Projects

We previously identified Troy+ chief cells as a novel stem cell population in the corpus epithelium of the stomach (Stange and Koo et al, Cell, 2013). These cells proliferate slowly, indicating a rather quiescent nature compared to other known gastro-intestinal tract stem cells. The stomach corpus gland also contains a secondary stem cell population known as isthmus stem cells which actively cycles to maintain the pit-isthmus-neck region (Han et al, CSC, 2019). However, upon depletion of the isthmus stem cells, Troy+ cells are able to replenish the gland. This suggests distinct functions of these two stem cells under homeostasis and injury. As Troy+ stomach stem cells (StSCs) exhibit interchangeable characteristics, i.e. quiescent and proliferative, they represent a unique model of adult stem cells. This allows us to study: 

1. The dynamics of stem cell propagation in homeostasis and regeneration, as well as the underlying mechanism of this switch. Based on the changes in the mRNA expression and epigenetic profiles of Troy+ stem cells in homeostasis versus injury repair, we will generate a list of gene candidates that potentially play a role in cell fate decision. We will subsequently investigate the role of these candidates by using 3D organoid culture and mouse models.
    
2. The StSC program in homeostasis and regeneration using in vitro and in vivo functional genetics. For this project, our team uses lineage tracing approaches with ubiquitous and cell type-specific CreERT2 transgenic mice, combined with diphtheria toxin receptor-mediated cell-type specific ablation models, tissue clarification, thick tissue imaging, and expression analysis at tissue, cell type-specific and single cell levels.

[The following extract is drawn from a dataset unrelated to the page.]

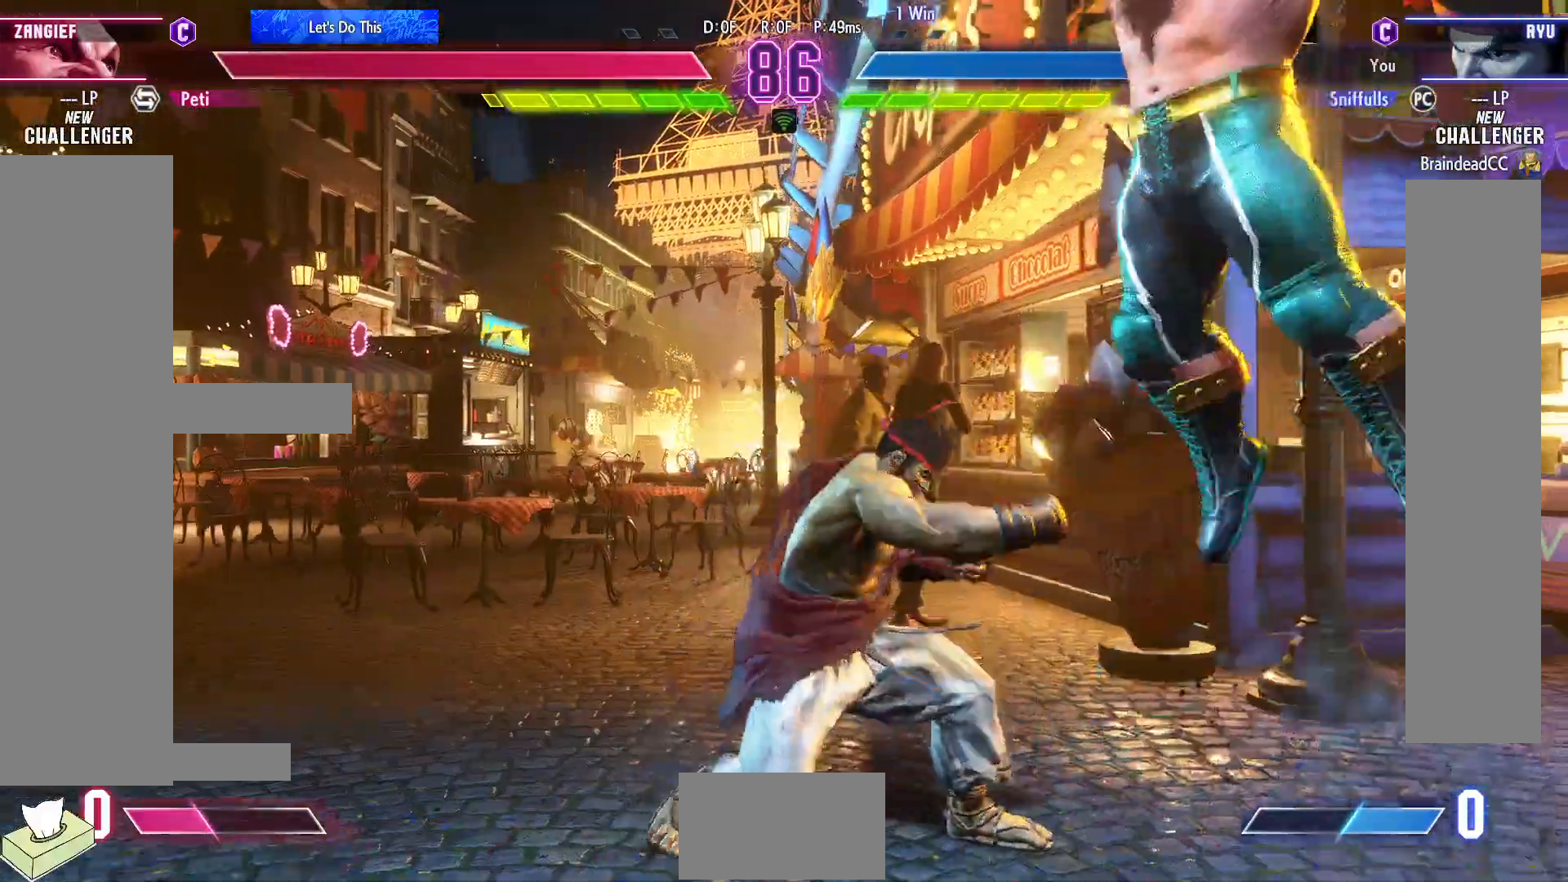
{"buttons": [], "events": [[133, "DPAD_LEFT", "down"], [483, "DPAD_LEFT", "up"]]}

Homeostatic turnover in adult tissues is governed by the interplay of a multitude of signaling pathways. De-regulation of these pathways can result in pathogenic conditions, such as uncontrolled proliferation or stem cell depletion. Activation of these pathways is often triggered by niche cells, which provide diverse ligands to support the stem cells. Therefore, ligand-receptor interaction-initiated signaling cascades must be thoroughly and tightly controlled in order to sustain the functionality of the stem cells. An important class of such modulators is the E3 ubiquitin ligase family that specifically conjugate ubiquitin tags to their target proteins for ubiquitin-mediated degradation by proteasomes. Particularly, ubiquitination of membrane proteins directs trafficking decisions related to both biosynthetic delivery of proteins to the plasma membrane (PM) via the secretory pathway, and removal of proteins from the PM via the endocytic pathway.

Previously, Dr. Koo showed the crucial role of Mib1 (an E3 for Notch ligands) in Notch ligand activation in niche cells that, in turn, promoted Notch signaling in stem cells (Koo et al., Development, 2005; Koo et al., Gastroenterology, 2009). Dr. Koo also found that RNF43 and ZNRF3 attenuate Wnt activation in intestinal stem cells by functioning as E3s for Wnt receptors (Koo et al., Nature, 2012; Koo et al., PNAS, 2015). We aim at identifying other E3 ligases that play important roles in adult stem cell biology. For this project, three advanced technologies are combined to characterize the function of diverse E3 ligases playing an important role in tissue homeostasis.

1. First, we utilize intestinal and gastric organoid cultures to test the effect of E3 ligase overexpression and knockout.
2. Second, for selected E3 candidates, we perform extensive mass-spec analyses (e.g. surface proteome analysis, IP-Mass, and BIO-ID) to identify the substrate(s).
3. Lastly, we have developed diverse genetic tools for organoid culture, enabling loss- and gain-of-function approaches in organoids.

Cancer develops through a multi-stage evolutionary process, proceeding from early meta-/neoplastic transformation to invasive carcinoma and metastasis. Current methods struggle to define mutation-containing early pre-tumorigenic lesions due to their phenotypic similarity with the surrounding normal tissue. We aim at defining the earliest steps of pre-neoplastic transformation, and identifying which tumorigenic mutations are the most threatening and require early medical intervention.

To advance this field of research, we developed novel variants of the Rosa-Confetti 4-colour reporter allele (Red2cDNA series). These variants harbor different oncogenes and site-specific recombinase (e.g. Flpe, for tumor suppressor knockout) coupled to a red fluorescent protein (RFP). Drawing upon the development of mathematical modelling methods, as well as advanced imaging and image-analysis, our team will define the clonal dynamics of tumorigenic mutation-containing clones. We will also evaluate the response of surrounding normal clones in homoeostasis and different tissue contexts, such as regeneration and inflammation. In this way, we can compare and contrast clonal dynamics in transformed mutant (in red) cells with neighboring normal clones (in green, yellow and cyan). This will allow us to:

1. Investigate the clonal behavior of mutant clones in cell-to-cell competition in the tumor niche
2. Probe the remodeling of the tumor niche and the involvement of non-mutated surrounding tissue in this process
3. Analyze competition of large clones in the wide field of tissue.